John has written about his strong friendships……and friends have always been important to all of us. There are many definitions for friends but no one can really get a grip on just what it is that makes or keeps a friend. Many folks are charismatic and can attract people instantly but then when the initial acquaintance is made, they fade away. Other people aren’t as good at impromptu introductions but they “wear on you” as mom used to say….and over the long haul they are faithful, supportive and enduring as long as they live.

It is always said that you can usually count your friends on one hand. If you have the total number of “five”…consider yourself lucky. I think making a friend is best when we accept them for who they are and don’t wear them out with being together too much. Grandma Bond was a wise lady who we accepted as our Shawnee grandma. She was older and her family was on each coast so it was impossible to do any grand-parenting with her own grandchildren. She needed someone to give her love to and we needed her wise council and cheery visits. I loved the way she would laugh and throw her head back in merriment. She was a mentor for me and a delight to our children. One time she said, “If you don’t eat your friends up….you won’t have to spit them out.” Familiarity breeds contempt, in other words.

Our friends who lived across the street from us were friends of a different kind. Rosalie was younger with two small children. Being the elder….I took on the roll of big sister and tried to pass on all the good I learned earlier from mentors of my own. We have lived apart for more years now than we lived across the street from each other but phone calls, emails and letters have flowed through the years to keep our friendship constant and real.
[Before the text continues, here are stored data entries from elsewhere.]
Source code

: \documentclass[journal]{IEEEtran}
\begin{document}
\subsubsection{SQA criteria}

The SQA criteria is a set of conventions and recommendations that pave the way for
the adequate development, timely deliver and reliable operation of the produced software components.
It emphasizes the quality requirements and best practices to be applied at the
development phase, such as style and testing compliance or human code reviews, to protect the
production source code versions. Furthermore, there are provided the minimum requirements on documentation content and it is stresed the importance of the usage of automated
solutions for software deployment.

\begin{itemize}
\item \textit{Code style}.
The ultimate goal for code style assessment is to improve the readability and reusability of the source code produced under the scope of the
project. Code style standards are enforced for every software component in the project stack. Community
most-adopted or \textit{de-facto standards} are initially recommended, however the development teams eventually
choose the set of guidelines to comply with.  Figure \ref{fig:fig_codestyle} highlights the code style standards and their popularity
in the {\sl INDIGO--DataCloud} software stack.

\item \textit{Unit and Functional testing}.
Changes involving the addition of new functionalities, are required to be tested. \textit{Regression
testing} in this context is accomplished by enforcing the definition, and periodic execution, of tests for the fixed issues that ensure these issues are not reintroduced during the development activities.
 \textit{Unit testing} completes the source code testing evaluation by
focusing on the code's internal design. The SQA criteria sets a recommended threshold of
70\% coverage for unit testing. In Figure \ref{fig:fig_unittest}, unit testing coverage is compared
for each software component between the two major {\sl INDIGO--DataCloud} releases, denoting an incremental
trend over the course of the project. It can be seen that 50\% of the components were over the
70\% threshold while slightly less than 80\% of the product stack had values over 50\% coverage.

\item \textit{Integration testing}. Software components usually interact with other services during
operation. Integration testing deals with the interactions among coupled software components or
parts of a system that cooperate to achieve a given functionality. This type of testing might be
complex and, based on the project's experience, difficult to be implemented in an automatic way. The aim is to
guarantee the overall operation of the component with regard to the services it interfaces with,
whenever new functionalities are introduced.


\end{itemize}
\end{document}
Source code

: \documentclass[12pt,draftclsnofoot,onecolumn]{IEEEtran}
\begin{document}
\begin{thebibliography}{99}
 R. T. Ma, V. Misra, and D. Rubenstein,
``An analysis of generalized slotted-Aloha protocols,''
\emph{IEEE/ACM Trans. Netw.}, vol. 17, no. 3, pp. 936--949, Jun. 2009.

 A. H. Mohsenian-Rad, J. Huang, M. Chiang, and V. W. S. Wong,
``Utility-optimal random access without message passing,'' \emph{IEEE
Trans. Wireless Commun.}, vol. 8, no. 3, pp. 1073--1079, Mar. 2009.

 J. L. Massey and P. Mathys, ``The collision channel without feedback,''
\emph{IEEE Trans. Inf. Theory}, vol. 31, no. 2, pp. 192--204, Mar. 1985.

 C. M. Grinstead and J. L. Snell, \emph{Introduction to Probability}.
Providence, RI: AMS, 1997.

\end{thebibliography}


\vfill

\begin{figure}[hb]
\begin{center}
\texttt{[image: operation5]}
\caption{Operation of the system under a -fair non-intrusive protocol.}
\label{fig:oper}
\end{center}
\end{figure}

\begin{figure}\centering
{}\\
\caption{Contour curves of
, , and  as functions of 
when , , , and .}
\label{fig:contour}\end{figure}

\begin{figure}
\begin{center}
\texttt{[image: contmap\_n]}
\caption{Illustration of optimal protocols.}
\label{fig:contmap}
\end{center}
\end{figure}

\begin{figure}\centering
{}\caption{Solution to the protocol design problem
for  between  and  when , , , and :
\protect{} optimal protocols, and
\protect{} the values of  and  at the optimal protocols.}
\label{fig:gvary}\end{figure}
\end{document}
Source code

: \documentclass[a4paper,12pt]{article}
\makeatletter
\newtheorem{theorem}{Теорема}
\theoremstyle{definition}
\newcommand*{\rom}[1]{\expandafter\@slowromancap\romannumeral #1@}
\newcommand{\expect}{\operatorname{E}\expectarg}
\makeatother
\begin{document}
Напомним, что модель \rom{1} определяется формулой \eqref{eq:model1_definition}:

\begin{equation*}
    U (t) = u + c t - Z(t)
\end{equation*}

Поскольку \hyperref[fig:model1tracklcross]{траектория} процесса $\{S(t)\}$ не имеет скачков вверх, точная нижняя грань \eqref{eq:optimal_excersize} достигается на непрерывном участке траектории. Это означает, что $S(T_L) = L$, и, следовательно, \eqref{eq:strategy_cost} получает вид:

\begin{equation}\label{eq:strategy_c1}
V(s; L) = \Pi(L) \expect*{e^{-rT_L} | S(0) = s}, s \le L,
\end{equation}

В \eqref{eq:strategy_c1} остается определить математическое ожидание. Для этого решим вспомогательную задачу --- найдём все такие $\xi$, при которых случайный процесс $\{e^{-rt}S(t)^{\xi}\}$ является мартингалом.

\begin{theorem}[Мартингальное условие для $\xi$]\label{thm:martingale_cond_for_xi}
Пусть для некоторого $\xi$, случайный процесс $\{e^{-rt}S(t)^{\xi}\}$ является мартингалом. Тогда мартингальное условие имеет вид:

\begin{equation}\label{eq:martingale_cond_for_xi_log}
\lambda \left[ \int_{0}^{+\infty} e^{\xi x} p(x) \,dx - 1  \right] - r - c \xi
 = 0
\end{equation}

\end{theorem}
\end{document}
Granny Bond lived long enough to see her dear husband go before her and later she moved into a high-rise elder assistance complex. To her very last, she played the piano in the lobby to the pleasure of the folks sitting around and listening. Her letters were of good cheer and she never counted herself out, even when the end was eminent. A letter was my last contact with the dear old friend.

As for Rosalie and her family, they no longer live on 65th Street, as I mentioned earlier. Gene retired some years ago and they moved back to Emporia, Kansas where they were raised. Their children were married and they immediately took up the cares of their elder family. Medical visits of all kinds, taking in every stray dog and cat that came to their door, cleaning up an overgrown family cemetery and working on genealogy took up their days. They have made a life out of helping others in time of need. Over the years we have grown closer than ever as time ticks off the calendar pages of each month. Age has a way of delivering advance notice that we need to love a lot and care a lot. The day looms ahead on some distant vista of time when we can no longer commune with our friends, here. From time to time I will tell you about some other friends of ours.

While it is today and while we are able….we need to let them know how blessed we are to call them………“friend.”